While this is a fictitious scenario, it could happen to you or a member of your family. While most people have heard about cyberattacks targeting large corporations, cybercrimes against individuals and their families have also exploded in recent years. With our increasingly connected world comes a greater risk for personal cyberattacks.
The FBI’s Internet Crime Complaint Center has received 3.26 million complaints about personal cyberattacks in the last five years. Experts value the total losses from these incidents at $27.6 billion. This number is trending upward, with over 800,000 incidents and over $10 billion of those losses occurring in 2022 alone.
While cyber insurance was once considered relevant only to organizations, now individuals and families — especially those living a highly connected life and those with significant wealth — will also benefit from additional insurance protection against losses caused by cyberattacks.
Cyber insurance covers a wide variety of cyberattacks and cybercrimes. These policies can cover ransomware, identity theft, cyberbullying, cyber extortion, data breach, online fraud, and other crimes. The policies typically also include services such as cyber-monitoring, access to fraud and extortion experts, assistance with replacing or retrieving important personal documents and electronic data, and legal support.
While personal cyber insurance is a relatively new insurance offering, good solutions are readily available today, and carriers are continuing to launch new products and refine their pricing as the market evolves. Today, cyber coverage is typically added as an endorsement (rider) to a homeowner’s policy, with basic options to tailor limits based on the needs of the family or individual. Soon, not only will there be more carriers offering this important coverage, but there will also be a greater availability for customization based on individual needs and options with higher limits of coverage. There will also be more options for purchasing standalone policies, rather than adding this coverage as an endorsement to a homeowner’s policy.
—————
SHORT EXERCISE: Render the sentence "Cyber insurance covers a wide variety of cyberattacks and cybercrimes." from the passage on personal cyber insurance in Spanish. The lines after the passage on personal cyber insurance play no part in this.

SOURCE EXCERPT:
—————
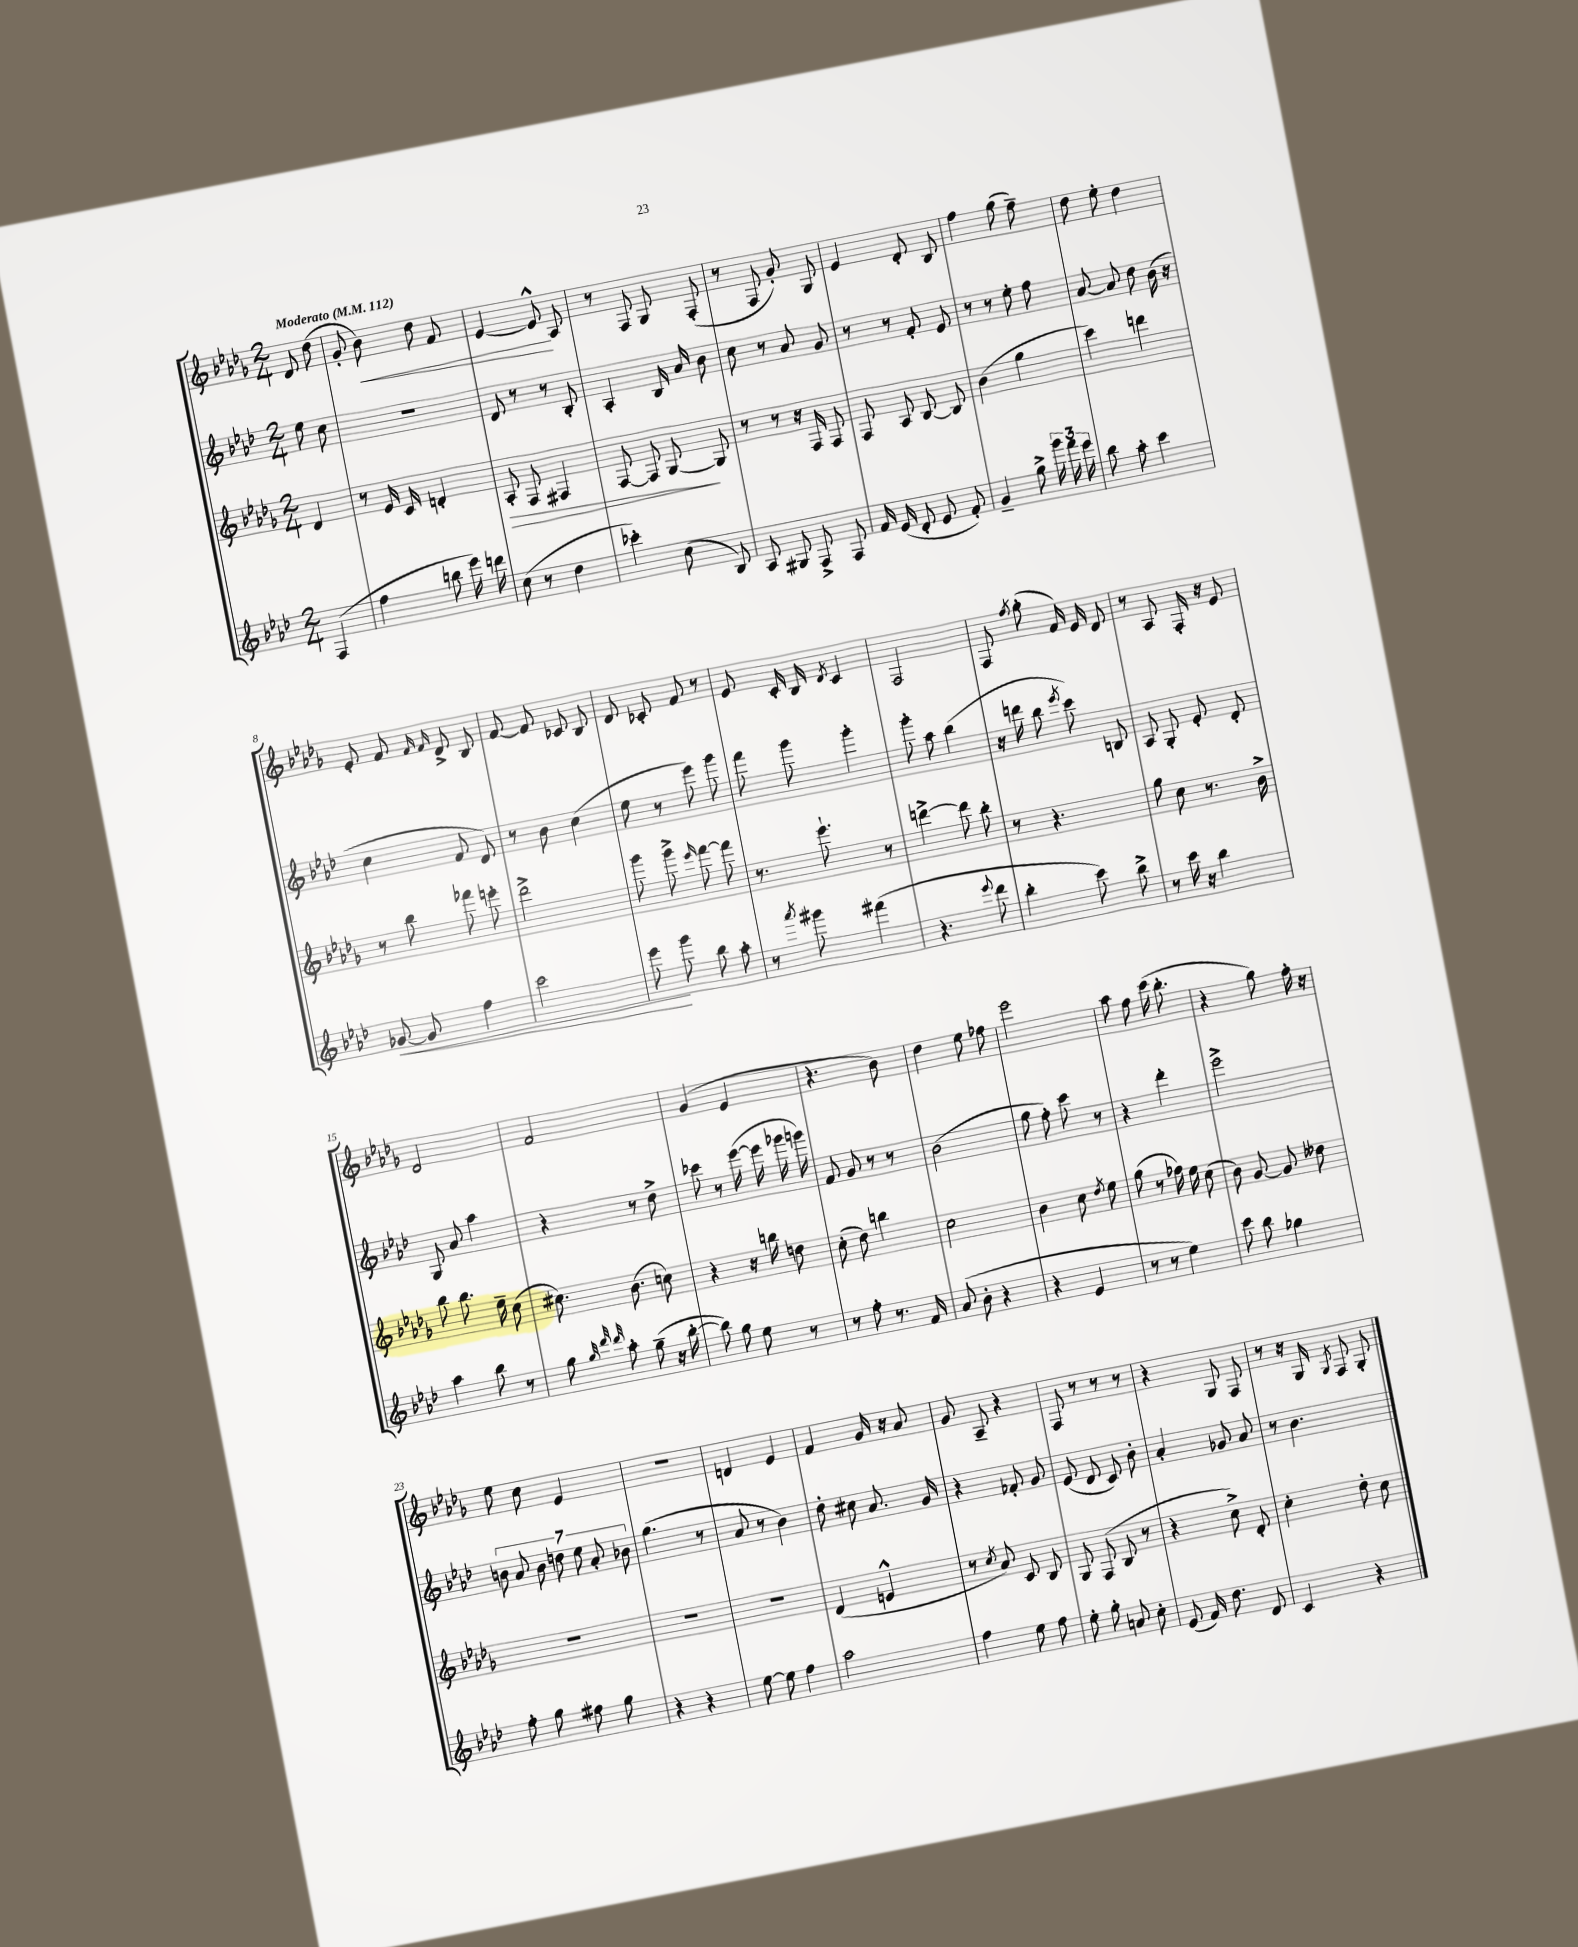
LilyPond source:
—————
RESPONSE FOR THIS EXERCISE: El seguro cibernético cubre una amplia variedad de ciberataques y ciberdelitos.